## Set of tasks
[1] According to the biography of Jane Sibbett below, where was she raised?
[2] From the Jane Sibbett biography, write out the passage that begins at the words "Jane Moore Sibbett" and stops after "international women's fraternity.".
[Selected passage Boundary: Start]
Jane Moore Sibbett (born November 28, 1962) is an American actress. Her most notable roles include Heddy Newman on the Fox television series Herman's Head and Carol Willick on the television series Friends.

Early life
Sibbett was born in Berkeley, California, the youngest of five children. She was raised on Alameda Island, in the San Francisco Bay. She is a graduate of the University of California, Los Angeles, where she became a member of the California Delta chapter of Pi Beta Phi, an international women's fraternity.
[Selected passage Boundary: End]
[Extracted records Boundary: Start]
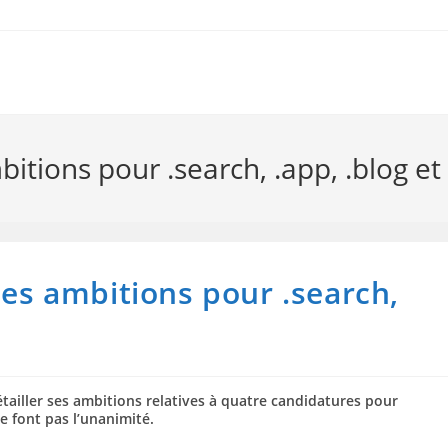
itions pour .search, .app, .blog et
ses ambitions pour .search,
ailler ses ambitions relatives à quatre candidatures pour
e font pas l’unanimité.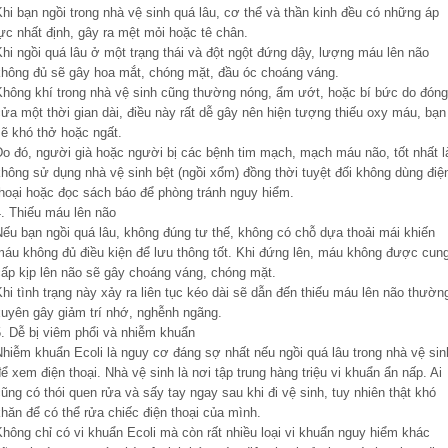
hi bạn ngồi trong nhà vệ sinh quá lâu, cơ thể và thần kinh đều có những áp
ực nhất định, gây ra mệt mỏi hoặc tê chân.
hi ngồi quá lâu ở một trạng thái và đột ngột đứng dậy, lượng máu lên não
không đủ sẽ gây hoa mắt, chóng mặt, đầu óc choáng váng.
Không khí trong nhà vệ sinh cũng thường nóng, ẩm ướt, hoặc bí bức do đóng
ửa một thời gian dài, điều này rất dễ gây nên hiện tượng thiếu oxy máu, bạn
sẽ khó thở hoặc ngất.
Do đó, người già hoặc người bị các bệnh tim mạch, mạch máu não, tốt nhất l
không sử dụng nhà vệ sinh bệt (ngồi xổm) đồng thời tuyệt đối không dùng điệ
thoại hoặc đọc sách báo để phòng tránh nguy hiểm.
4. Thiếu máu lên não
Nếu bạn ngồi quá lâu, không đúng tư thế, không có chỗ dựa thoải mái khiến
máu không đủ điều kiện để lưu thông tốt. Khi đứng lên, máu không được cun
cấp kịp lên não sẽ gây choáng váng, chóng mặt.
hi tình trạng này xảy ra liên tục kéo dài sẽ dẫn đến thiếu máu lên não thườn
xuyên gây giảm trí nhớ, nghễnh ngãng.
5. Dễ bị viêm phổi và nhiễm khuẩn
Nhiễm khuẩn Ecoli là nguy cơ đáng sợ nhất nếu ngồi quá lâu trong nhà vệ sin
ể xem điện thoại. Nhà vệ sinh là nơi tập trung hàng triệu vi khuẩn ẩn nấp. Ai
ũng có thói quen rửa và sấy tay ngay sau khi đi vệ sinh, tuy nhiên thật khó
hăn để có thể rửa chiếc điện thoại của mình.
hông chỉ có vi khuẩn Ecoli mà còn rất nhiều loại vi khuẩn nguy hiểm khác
[Extracted records Boundary: End]
[Extracted records Boundary: Start]
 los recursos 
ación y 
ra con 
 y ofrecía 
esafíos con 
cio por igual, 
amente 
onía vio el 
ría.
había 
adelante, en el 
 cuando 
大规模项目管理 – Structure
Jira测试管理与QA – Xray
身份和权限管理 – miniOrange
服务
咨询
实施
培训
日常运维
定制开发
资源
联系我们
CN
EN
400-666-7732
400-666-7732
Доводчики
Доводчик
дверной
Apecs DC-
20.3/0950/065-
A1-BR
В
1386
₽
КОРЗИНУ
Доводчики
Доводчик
[Extracted records Boundary: End]
[Extracted records Boundary: Start]
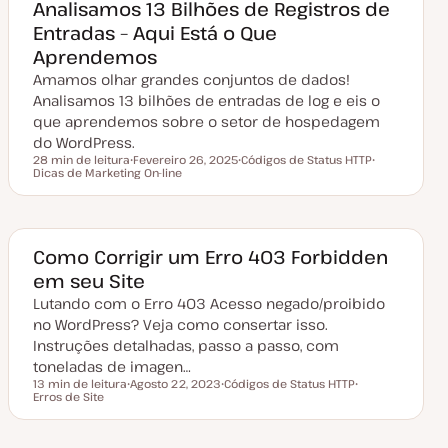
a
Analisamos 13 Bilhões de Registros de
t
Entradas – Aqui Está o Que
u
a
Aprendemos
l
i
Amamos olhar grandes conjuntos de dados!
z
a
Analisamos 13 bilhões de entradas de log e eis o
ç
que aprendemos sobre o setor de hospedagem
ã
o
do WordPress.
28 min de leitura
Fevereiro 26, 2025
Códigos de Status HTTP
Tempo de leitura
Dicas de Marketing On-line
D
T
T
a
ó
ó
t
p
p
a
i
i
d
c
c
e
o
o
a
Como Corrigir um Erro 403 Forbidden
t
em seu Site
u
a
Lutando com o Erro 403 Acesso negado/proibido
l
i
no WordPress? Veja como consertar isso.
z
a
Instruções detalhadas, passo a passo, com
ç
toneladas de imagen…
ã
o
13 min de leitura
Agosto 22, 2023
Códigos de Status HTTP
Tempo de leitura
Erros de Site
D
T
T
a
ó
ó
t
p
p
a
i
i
[Extracted records Boundary: End]
## Answers below
[1] On Alameda Island, in the San Francisco Bay.

[2]
Jane Moore Sibbett (born November 28, 1962) is an American actress. Her most notable roles include Heddy Newman on the Fox television series Herman's Head and Carol Willick on the television series Friends.

Early life
Sibbett was born in Berkeley, California, the youngest of five children. She was raised on Alameda Island, in the San Francisco Bay. She is a graduate of the University of California, Los Angeles, where she became a member of the California Delta chapter of Pi Beta Phi, an international women's fraternity.